Cole is currently a senior school of psychology student also working on attaining a leadership certificate from UW-Madison. His future goal is to become a school psychologist and work in underserved urban areas. He currently works primarily as a behavior interventionist for MMSD where he is a member of his school-based leadership team and is a primary facilitator for the student services team. He is a certified restorative/racial justice facilitator and helped to pilot the first elementary school restorative justice program in Madison. During the summer, Cole is a director for a YMCA summer program. He is very active in volunteerism and has volunteered long-term on a weekly basis with a teenager with asperger’s syndrome.
Tori Shear is a Senior at UW Madison majoring in Communication Sciences and Disorders. She hopes to go to graduate school and become a Speech Language Pathologist to assist children with speaking impediments. In addition to interning for PRSG, she is a member of Delta Gamma that promotes Service for Sight, is a member of National Student Speech Language Hearing Association, and participates in the Speech Therapy shadowing program at Madison Meriter Hospital.
Nathan is a junior studying Molecular Biology and Anthropology. He has goals of studying abroad and pursuing a medical degree. This is his fourth semester working in the PRSG Lab as an undergraduate Research Intern. He also works for the UWPD as a First Responder.
Sophia is a sophomore at UW-Madison, hoping to pursue a health sciences major.

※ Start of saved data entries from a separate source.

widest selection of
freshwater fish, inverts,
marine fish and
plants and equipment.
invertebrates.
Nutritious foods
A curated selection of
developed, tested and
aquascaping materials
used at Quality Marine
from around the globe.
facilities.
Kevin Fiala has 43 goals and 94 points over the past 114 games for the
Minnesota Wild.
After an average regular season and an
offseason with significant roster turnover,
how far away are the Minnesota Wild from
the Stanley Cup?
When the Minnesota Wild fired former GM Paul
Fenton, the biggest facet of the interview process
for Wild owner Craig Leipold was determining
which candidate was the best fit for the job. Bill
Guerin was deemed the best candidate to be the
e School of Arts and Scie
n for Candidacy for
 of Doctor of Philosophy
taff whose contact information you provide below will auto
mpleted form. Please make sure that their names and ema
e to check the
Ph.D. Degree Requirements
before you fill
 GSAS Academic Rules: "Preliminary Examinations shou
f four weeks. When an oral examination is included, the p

She has a goal of working in healthcare administration, and later on as a physician’s assistant, specializing in pediatric practice. Sophia is from Chicago, IL and loves to spend her time volunteering with children with disabilities, biking, and running. This is her first semester as a research intern for the PRSG.
Elizabeth is currently a sophomore at the University of Wisconsin-Madison from Woodbury, MN. She is pursuing a degree in Psychology and certificate in Global Health on the pre-NP track and aspires to continue her education by obtaining her RN and doctorate to become a pediatric nurse practitioner with a specialty in psychiatry. Other than working as a research intern in the PRSG lab, Elizabeth is the co-founder and president of STEP (Students to End Parkinson’s, volunteers as a cardiac inpatient host at UW Health, and is actively involved as a member of the Gamma Phi Beta sorority.

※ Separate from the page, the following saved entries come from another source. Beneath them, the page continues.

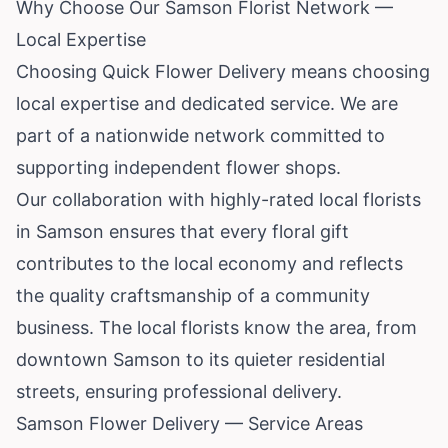
Why Choose Our Samson Florist Network —
Local Expertise
Choosing Quick Flower Delivery means choosing
local expertise and dedicated service. We are
part of a nationwide network committed to
supporting independent flower shops.
Our collaboration with highly-rated local florists
in Samson ensures that every floral gift
contributes to the local economy and reflects
the quality craftsmanship of a community
business. The local florists know the area, from
downtown Samson to its quieter residential
streets, ensuring professional delivery.
Samson Flower Delivery — Service Areas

Kalia is a junior at UW-Madison completing her undergrad in psychology. She hopes to become an occupational therapist or a psychologist focusing on assisting adolescents. Her passion to work with adolescents developed as she became the aunt of ten nieces and nephews. Kalia also began working with a free-of-charge program called Play and Learn through the Madison Metropolitan School District. The program strives to educate children as well as their caregivers who may not have the accessibility for similar programs.
Maiyer Vang is a sophomore with intentions of pursuing a bachelor’s degree in Biology. She is an active member of the student organization, Hmong American Student Association (HASA). Maiyer volunteers at many events through organizations such as the Salvation Army and Memorial Union. During her free time, she enjoys playing volleyball, the piano, as well as reading.